Continental schreibt schwarze Zahlen

Continental hat im zweiten Quartal 2009 nach vorläufigen Zahlen trotz erneuter Umsatzrückgänge im Vergleich zum Vorjahreszeitraum beim bereinigten operativen Ergebnis (EBIT) mit 283 Mio. Euro schwarze Zahlen geschrieben.

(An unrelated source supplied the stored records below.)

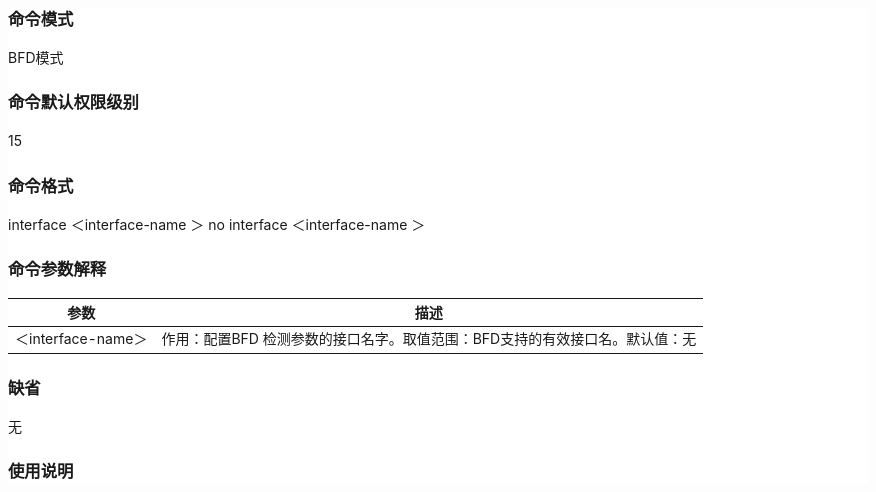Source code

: 




### 命令模式 


 BFD模式  






### 命令默认权限级别 


15 






### 命令格式 



interface 
  ＜interface-name 
＞
no interface 
  ＜interface-name 
＞
				






### 命令参数解释 




参数|描述
---|---
＜interface-name＞|作用：配置BFD 检测参数的接口名字。取值范围：BFD支持的有效接口名。默认值：无








### 缺省 


无 






### 使用说明 
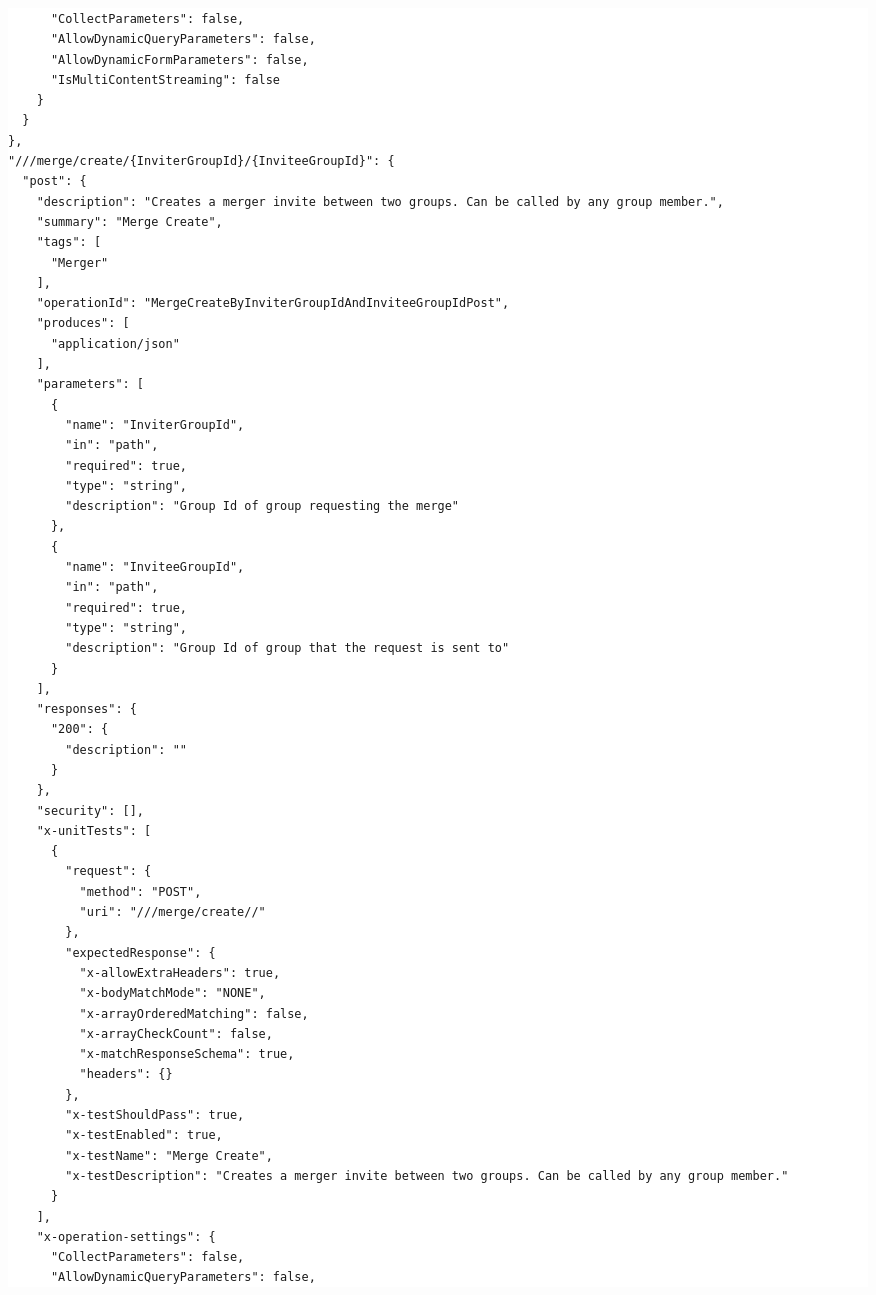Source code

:           "CollectParameters": false,
          "AllowDynamicQueryParameters": false,
          "AllowDynamicFormParameters": false,
          "IsMultiContentStreaming": false
        }
      }
    },
    "///merge/create/{InviterGroupId}/{InviteeGroupId}": {
      "post": {
        "description": "Creates a merger invite between two groups. Can be called by any group member.",
        "summary": "Merge Create",
        "tags": [
          "Merger"
        ],
        "operationId": "MergeCreateByInviterGroupIdAndInviteeGroupIdPost",
        "produces": [
          "application/json"
        ],
        "parameters": [
          {
            "name": "InviterGroupId",
            "in": "path",
            "required": true,
            "type": "string",
            "description": "Group Id of group requesting the merge"
          },
          {
            "name": "InviteeGroupId",
            "in": "path",
            "required": true,
            "type": "string",
            "description": "Group Id of group that the request is sent to"
          }
        ],
        "responses": {
          "200": {
            "description": ""
          }
        },
        "security": [],
        "x-unitTests": [
          {
            "request": {
              "method": "POST",
              "uri": "///merge/create//"
            },
            "expectedResponse": {
              "x-allowExtraHeaders": true,
              "x-bodyMatchMode": "NONE",
              "x-arrayOrderedMatching": false,
              "x-arrayCheckCount": false,
              "x-matchResponseSchema": true,
              "headers": {}
            },
            "x-testShouldPass": true,
            "x-testEnabled": true,
            "x-testName": "Merge Create",
            "x-testDescription": "Creates a merger invite between two groups. Can be called by any group member."
          }
        ],
        "x-operation-settings": {
          "CollectParameters": false,
          "AllowDynamicQueryParameters": false,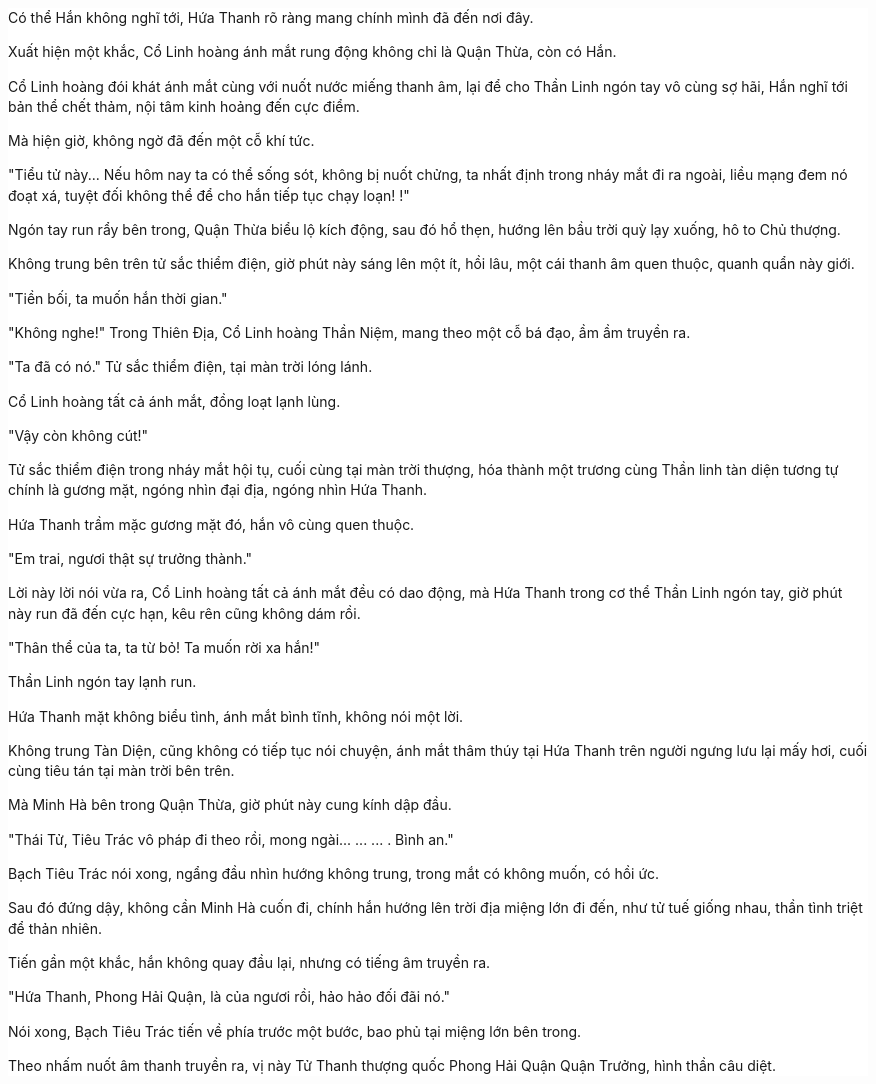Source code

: Có thể Hắn không nghĩ tới, Hứa Thanh rõ ràng mang chính mình đã đến nơi đây.

Xuất hiện một khắc, Cổ Linh hoàng ánh mắt rung động không chỉ là Quận Thừa, còn có Hắn.

Cổ Linh hoàng đói khát ánh mắt cùng với nuốt nước miếng thanh âm, lại để cho Thần Linh ngón tay vô cùng sợ hãi, Hắn nghĩ tới bản thể chết thảm, nội tâm kinh hoảng đến cực điểm.

Mà hiện giờ, không ngờ đã đến một cỗ khí tức.

"Tiểu tử này... Nếu hôm nay ta có thể sống sót, không bị nuốt chửng, ta nhất định trong nháy mắt đi ra ngoài, liều mạng đem nó đoạt xá, tuyệt đối không thể để cho hắn tiếp tục chạy loạn! !"

Ngón tay run rẩy bên trong, Quận Thừa biểu lộ kích động, sau đó hổ thẹn, hướng lên bầu trời quỳ lạy xuống, hô to Chủ thượng.

Không trung bên trên tử sắc thiểm điện, giờ phút này sáng lên một ít, hồi lâu, một cái thanh âm quen thuộc, quanh quẩn này giới.

"Tiền bối, ta muốn hắn thời gian."

"Không nghe!" Trong Thiên Địa, Cổ Linh hoàng Thần Niệm, mang theo một cỗ bá đạo, ầm ầm truyền ra.

"Ta đã có nó." Tử sắc thiểm điện, tại màn trời lóng lánh.

Cổ Linh hoàng tất cả ánh mắt, đồng loạt lạnh lùng.

"Vậy còn không cút!"

Tử sắc thiểm điện trong nháy mắt hội tụ, cuối cùng tại màn trời thượng, hóa thành một trương cùng Thần linh tàn diện tương tự chính là gương mặt, ngóng nhìn đại địa, ngóng nhìn Hứa Thanh.

Hứa Thanh trầm mặc gương mặt đó, hắn vô cùng quen thuộc.

"Em trai, ngươi thật sự trưởng thành."

Lời này lời nói vừa ra, Cổ Linh hoàng tất cả ánh mắt đều có dao động, mà Hứa Thanh trong cơ thể Thần Linh ngón tay, giờ phút này run đã đến cực hạn, kêu rên cũng không dám rồi.

"Thân thể của ta, ta từ bỏ! Ta muốn rời xa hắn!"

Thần Linh ngón tay lạnh run.

Hứa Thanh mặt không biểu tình, ánh mắt bình tĩnh, không nói một lời.

Không trung Tàn Diện, cũng không có tiếp tục nói chuyện, ánh mắt thâm thúy tại Hứa Thanh trên người ngưng lưu lại mấy hơi, cuối cùng tiêu tán tại màn trời bên trên.

Mà Minh Hà bên trong Quận Thừa, giờ phút này cung kính dập đầu.

"Thái Tử, Tiêu Trác vô pháp đi theo rồi, mong ngài... ... ... . Bình an."

Bạch Tiêu Trác nói xong, ngẩng đầu nhìn hướng không trung, trong mắt có không muốn, có hồi ức.

Sau đó đứng dậy, không cần Minh Hà cuốn đi, chính hắn hướng lên trời địa miệng lớn đi đến, như tử tuế giống nhau, thần tình triệt để thản nhiên.

Tiến gần một khắc, hắn không quay đầu lại, nhưng có tiếng âm truyền ra.

"Hứa Thanh, Phong Hải Quận, là của ngươi rồi, hảo hảo đối đãi nó."

Nói xong, Bạch Tiêu Trác tiến về phía trước một bước, bao phủ tại miệng lớn bên trong.

Theo nhấm nuốt âm thanh truyền ra, vị này Tử Thanh thượng quốc Phong Hải Quận Quận Trưởng, hình thần câu diệt.
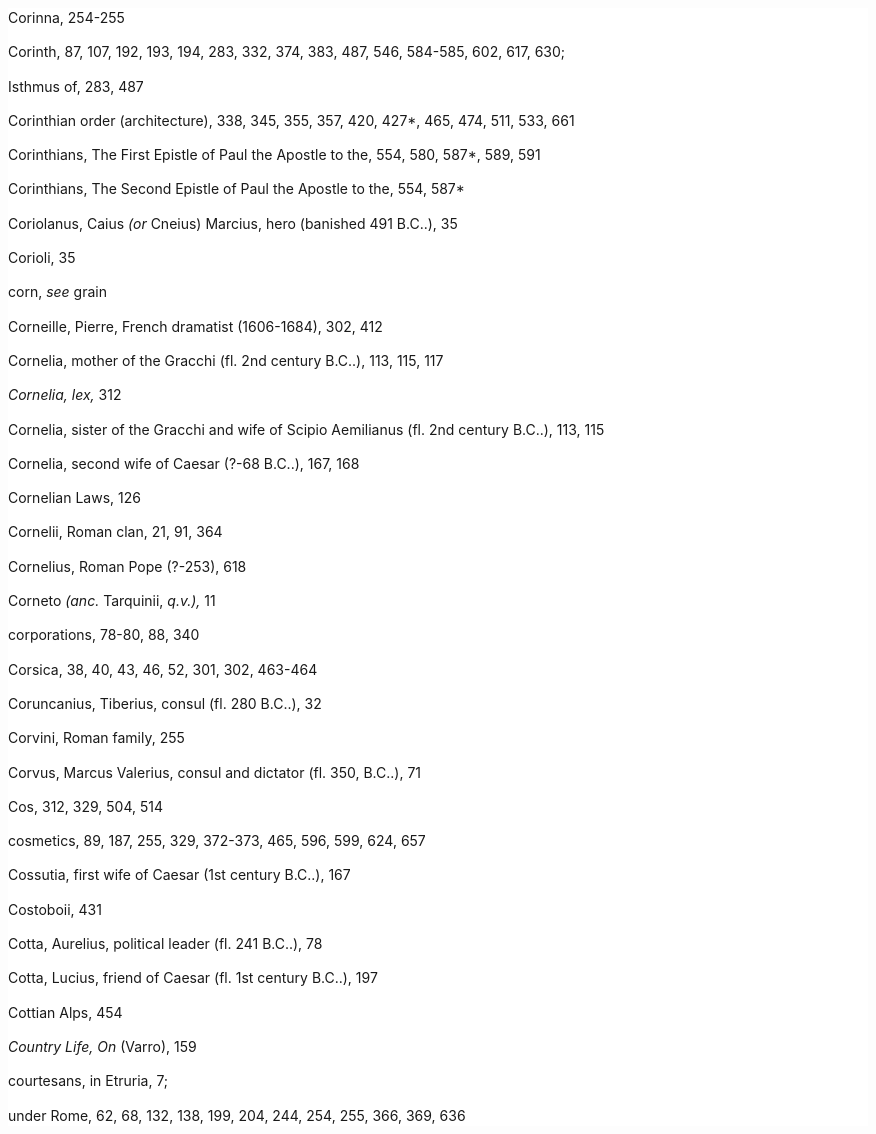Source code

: Corinna, 254-255

Corinth, 87, 107, 192, 193, 194, 283, 332, 374, 383, 487, 546, 584-585, 602, 617, 630;

Isthmus of, 283, 487

Corinthian order \(architecture\), 338, 345, 355, 357, 420, 427\*, 465, 474, 511, 533, 661

Corinthians, The First Epistle of Paul the Apostle to the, 554, 580, 587\*, 589, 591

Corinthians, The Second Epistle of Paul the Apostle to the, 554, 587\*

Coriolanus, Caius *\(or* Cneius\) Marcius, hero \(banished 491 B.C..\), 35

Corioli, 35

corn, *see* grain

Corneille, Pierre, French dramatist \(1606-1684\), 302, 412

Cornelia, mother of the Gracchi \(fl. 2nd century B.C..\), 113, 115, 117

*Cornelia, lex,* 312

Cornelia, sister of the Gracchi and wife of Scipio Aemilianus \(fl. 2nd century B.C..\), 113, 115

Cornelia, second wife of Caesar \(?-68 B.C..\), 167, 168

Cornelian Laws, 126

Cornelii, Roman clan, 21, 91, 364

Cornelius, Roman Pope \(?-253\), 618

Corneto *\(anc.* Tarquinii, *q.v.\),* 11

corporations, 78-80, 88, 340

Corsica, 38, 40, 43, 46, 52, 301, 302, 463-464

Coruncanius, Tiberius, consul \(fl. 280 B.C..\), 32

Corvini, Roman family, 255

Corvus, Marcus Valerius, consul and dictator \(fl. 350, B.C..\), 71

Cos, 312, 329, 504, 514

cosmetics, 89, 187, 255, 329, 372-373, 465, 596, 599, 624, 657

Cossutia, first wife of Caesar \(1st century B.C..\), 167

Costoboii, 431

Cotta, Aurelius, political leader \(fl. 241 B.C..\), 78

Cotta, Lucius, friend of Caesar \(fl. 1st century B.C..\), 197

Cottian Alps, 454

*Country Life, On* \(Varro\), 159

courtesans, in Etruria, 7;

under Rome, 62, 68, 132, 138, 199, 204, 244, 254, 255, 366, 369, 636

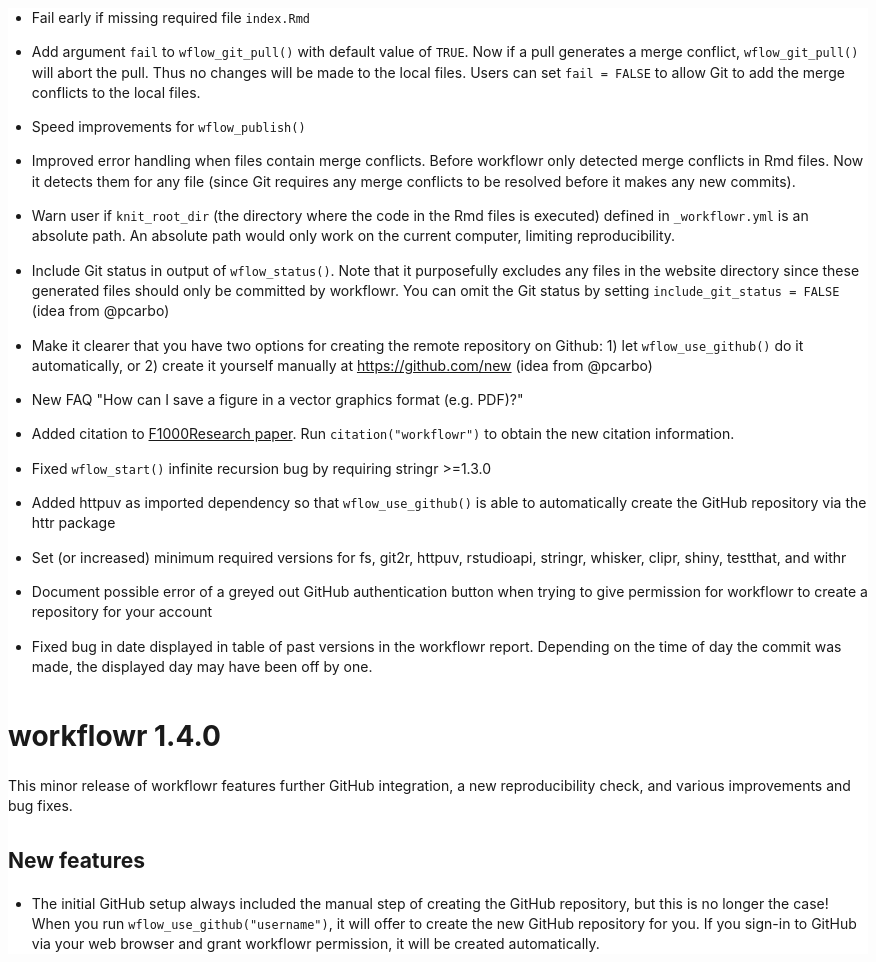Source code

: * Fail early if missing required file `index.Rmd`

* Add argument `fail` to `wflow_git_pull()` with default value of `TRUE`. Now if
a pull generates a merge conflict, `wflow_git_pull()` will abort the pull. Thus
no changes will be made to the local files. Users can set `fail = FALSE` to allow
Git to add the merge conflicts to the local files.

* Speed improvements for `wflow_publish()`

* Improved error handling when files contain merge conflicts. Before workflowr
only detected merge conflicts in Rmd files. Now it detects them for any file
(since Git requires any merge conflicts to be resolved before it makes any new
commits).

* Warn user if `knit_root_dir` (the directory where the code in the Rmd files is
executed) defined in `_workflowr.yml` is an absolute path. An absolute path
would only work on the current computer, limiting reproducibility.

* Include Git status in output of `wflow_status()`. Note that it purposefully
excludes any files in the website directory since these generated files should
only be committed by workflowr. You can omit the Git status by setting
`include_git_status = FALSE` (idea from @pcarbo)

* Make it clearer that you have two options for creating the remote repository on
Github: 1) let `wflow_use_github()` do it automatically, or 2) create it yourself
manually at https://github.com/new (idea from @pcarbo)

* New FAQ "How can I save a figure in a vector graphics format (e.g. PDF)?"

* Added citation to [F1000Research
paper](https://doi.org/10.12688/f1000research.20843.1). Run
`citation("workflowr")` to obtain the new citation information.

* Fixed `wflow_start()` infinite recursion bug by requiring stringr >=1.3.0

* Added httpuv as imported dependency so that `wflow_use_github()` is able to
automatically create the GitHub repository via the httr package

* Set (or increased) minimum required versions for fs, git2r, httpuv,
rstudioapi, stringr, whisker, clipr, shiny, testthat, and withr

* Document possible error of a greyed out GitHub authentication button when
trying to give permission for workflowr to create a repository for your account

* Fixed bug in date displayed in table of past versions in the workflowr report.
Depending on the time of day the commit was made, the displayed day may have
been off by one.

# workflowr 1.4.0

This minor release of workflowr features further GitHub integration, a new
reproducibility check, and various improvements and bug fixes.

## New features

* The initial GitHub setup always included the manual step of creating the
GitHub repository, but this is no longer the case! When you run
`wflow_use_github("username")`, it will offer to create the new GitHub
repository for you. If you sign-in to GitHub via your web browser and grant
workflowr permission, it will be created automatically.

Auch das berichtete EBIT, vor Abschreibungen auf immaterielle Vermögenswerte aus PPA sowie bereinigt um Konsolidierungskreisveränderungen und Sondereffekte, inklusive Abfindungszahlungen 2009 aus dem weltweitem Kostensenkungsprogramm, erreichte im zweiten Quartal mit 38,8 Mio. Euro den »Break-even«. Continental hielt außerdem die mit den Kredit gebenden Banken für das Ende des zweiten Quartals vereinbarten Finanzkennzahlen (Covenants) sicher ein. Im ersten Quartal 2009 lag das bereinigte EBIT mit -34,3 Mio. Euro noch im negativen Bereich.

Im ersten Halbjahr 2009 verringerte sich der Konzernumsatz auf Grund unerwarteter Markteinbrüche, wie den vollen Produktionsstopp von Chrysler im Mai und Juni, im Vergleich zum Vorjahreszeitraum nach vorläufigen Zahlen auf rund 9,06 Mrd. Euro (Vj.: rund 13,25 Mrd. Euro). Der Umsatz im zweiten Quartal 2009 betrug knapp 4,76 Mrd. Euro (Vj.: knapp 6,61 Mrd. Euro) und übertraf damit den Umsatz des ersten Quartals 2009 um rund 460 Mio. Euro. Das operative Konzernergebnis (EBIT) verringerte sich zwar im ersten Halbjahr 2009 auf -126,2 Mio. Euro (Vj.: 912,4 Mio. Euro) aber das EBIT im zweiten Quartal lag mit einem Plus von 38,8 Mio. Euro um mehr als 200 Mio. Euro über dem EBIT des ersten Quartals.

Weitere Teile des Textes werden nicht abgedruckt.